━━━ RECORDS FOR THIS EXERCISE ━━━

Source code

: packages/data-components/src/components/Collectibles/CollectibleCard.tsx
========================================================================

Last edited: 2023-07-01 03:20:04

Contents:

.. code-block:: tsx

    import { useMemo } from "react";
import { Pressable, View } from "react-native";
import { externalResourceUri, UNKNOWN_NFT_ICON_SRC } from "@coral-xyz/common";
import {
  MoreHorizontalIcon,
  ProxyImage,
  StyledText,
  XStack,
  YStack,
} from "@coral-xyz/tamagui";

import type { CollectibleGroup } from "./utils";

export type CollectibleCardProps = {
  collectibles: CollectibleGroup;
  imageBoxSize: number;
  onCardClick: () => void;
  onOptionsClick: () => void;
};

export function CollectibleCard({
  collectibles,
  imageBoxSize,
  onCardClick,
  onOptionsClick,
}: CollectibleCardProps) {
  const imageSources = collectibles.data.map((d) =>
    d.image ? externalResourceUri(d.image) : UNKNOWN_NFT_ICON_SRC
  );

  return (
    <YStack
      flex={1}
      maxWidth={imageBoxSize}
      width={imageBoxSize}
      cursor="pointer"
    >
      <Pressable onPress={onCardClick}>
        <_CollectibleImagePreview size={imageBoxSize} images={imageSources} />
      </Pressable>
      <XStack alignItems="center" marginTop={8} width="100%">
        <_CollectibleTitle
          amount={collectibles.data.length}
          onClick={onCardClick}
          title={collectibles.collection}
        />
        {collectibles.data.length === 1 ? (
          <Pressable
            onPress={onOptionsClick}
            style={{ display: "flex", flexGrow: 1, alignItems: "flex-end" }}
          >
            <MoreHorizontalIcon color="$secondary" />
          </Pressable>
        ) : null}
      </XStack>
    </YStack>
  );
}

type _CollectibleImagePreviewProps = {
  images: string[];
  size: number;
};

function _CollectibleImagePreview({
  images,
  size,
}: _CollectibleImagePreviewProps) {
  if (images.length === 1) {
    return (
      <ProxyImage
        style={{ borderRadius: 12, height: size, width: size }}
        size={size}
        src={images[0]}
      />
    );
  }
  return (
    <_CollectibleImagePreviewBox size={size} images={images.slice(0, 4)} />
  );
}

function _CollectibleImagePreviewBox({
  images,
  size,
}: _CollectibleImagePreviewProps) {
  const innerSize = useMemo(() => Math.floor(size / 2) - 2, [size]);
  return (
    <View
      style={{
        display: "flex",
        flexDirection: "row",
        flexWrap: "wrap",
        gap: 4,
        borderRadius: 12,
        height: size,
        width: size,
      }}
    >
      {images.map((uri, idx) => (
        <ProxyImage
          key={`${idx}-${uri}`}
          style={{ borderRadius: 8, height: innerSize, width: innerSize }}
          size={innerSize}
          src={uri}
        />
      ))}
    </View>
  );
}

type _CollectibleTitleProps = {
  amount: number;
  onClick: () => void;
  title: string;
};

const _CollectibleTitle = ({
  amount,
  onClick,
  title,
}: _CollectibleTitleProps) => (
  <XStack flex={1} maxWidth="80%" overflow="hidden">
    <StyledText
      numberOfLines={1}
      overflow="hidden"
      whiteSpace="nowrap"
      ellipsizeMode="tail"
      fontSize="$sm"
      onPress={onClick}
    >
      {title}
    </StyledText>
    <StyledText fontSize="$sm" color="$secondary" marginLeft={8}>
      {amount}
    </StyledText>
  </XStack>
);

━━━

## TASK GOAL
All of the material should be set down exactly as it reads.

## PROBLEM SOLUTION
Source code

: packages/data-components/src/components/Collectibles/CollectibleCard.tsx
========================================================================

Last edited: 2023-07-01 03:20:04

Contents:

.. code-block:: tsx

    import { useMemo } from "react";
import { Pressable, View } from "react-native";
import { externalResourceUri, UNKNOWN_NFT_ICON_SRC } from "@coral-xyz/common";
import {
  MoreHorizontalIcon,
  ProxyImage,
  StyledText,
  XStack,
  YStack,
} from "@coral-xyz/tamagui";

import type { CollectibleGroup } from "./utils";

export type CollectibleCardProps = {
  collectibles: CollectibleGroup;
  imageBoxSize: number;
  onCardClick: () => void;
  onOptionsClick: () => void;
};

export function CollectibleCard({
  collectibles,
  imageBoxSize,
  onCardClick,
  onOptionsClick,
}: CollectibleCardProps) {
  const imageSources = collectibles.data.map((d) =>
    d.image ? externalResourceUri(d.image) : UNKNOWN_NFT_ICON_SRC
  );

  return (
    <YStack
      flex={1}
      maxWidth={imageBoxSize}
      width={imageBoxSize}
      cursor="pointer"
    >
      <Pressable onPress={onCardClick}>
        <_CollectibleImagePreview size={imageBoxSize} images={imageSources} />
      </Pressable>
      <XStack alignItems="center" marginTop={8} width="100%">
        <_CollectibleTitle
          amount={collectibles.data.length}
          onClick={onCardClick}
          title={collectibles.collection}
        />
        {collectibles.data.length === 1 ? (
          <Pressable
            onPress={onOptionsClick}
            style={{ display: "flex", flexGrow: 1, alignItems: "flex-end" }}
          >
            <MoreHorizontalIcon color="$secondary" />
          </Pressable>
        ) : null}
      </XStack>
    </YStack>
  );
}

type _CollectibleImagePreviewProps = {
  images: string[];
  size: number;
};

function _CollectibleImagePreview({
  images,
  size,
}: _CollectibleImagePreviewProps) {
  if (images.length === 1) {
    return (
      <ProxyImage
        style={{ borderRadius: 12, height: size, width: size }}
        size={size}
        src={images[0]}
      />
    );
  }
  return (
    <_CollectibleImagePreviewBox size={size} images={images.slice(0, 4)} />
  );
}

function _CollectibleImagePreviewBox({
  images,
  size,
}: _CollectibleImagePreviewProps) {
  const innerSize = useMemo(() => Math.floor(size / 2) - 2, [size]);
  return (
    <View
      style={{
        display: "flex",
        flexDirection: "row",
        flexWrap: "wrap",
        gap: 4,
        borderRadius: 12,
        height: size,
        width: size,
      }}
    >
      {images.map((uri, idx) => (
        <ProxyImage
          key={`${idx}-${uri}`}
          style={{ borderRadius: 8, height: innerSize, width: innerSize }}
          size={innerSize}
          src={uri}
        />
      ))}
    </View>
  );
}

type _CollectibleTitleProps = {
  amount: number;
  onClick: () => void;
  title: string;
};

const _CollectibleTitle = ({
  amount,
  onClick,
  title,
}: _CollectibleTitleProps) => (
  <XStack flex={1} maxWidth="80%" overflow="hidden">
    <StyledText
      numberOfLines={1}
      overflow="hidden"
      whiteSpace="nowrap"
      ellipsizeMode="tail"
      fontSize="$sm"
      onPress={onClick}
    >
      {title}
    </StyledText>
    <StyledText fontSize="$sm" color="$secondary" marginLeft={8}>
      {amount}
    </StyledText>
  </XStack>
);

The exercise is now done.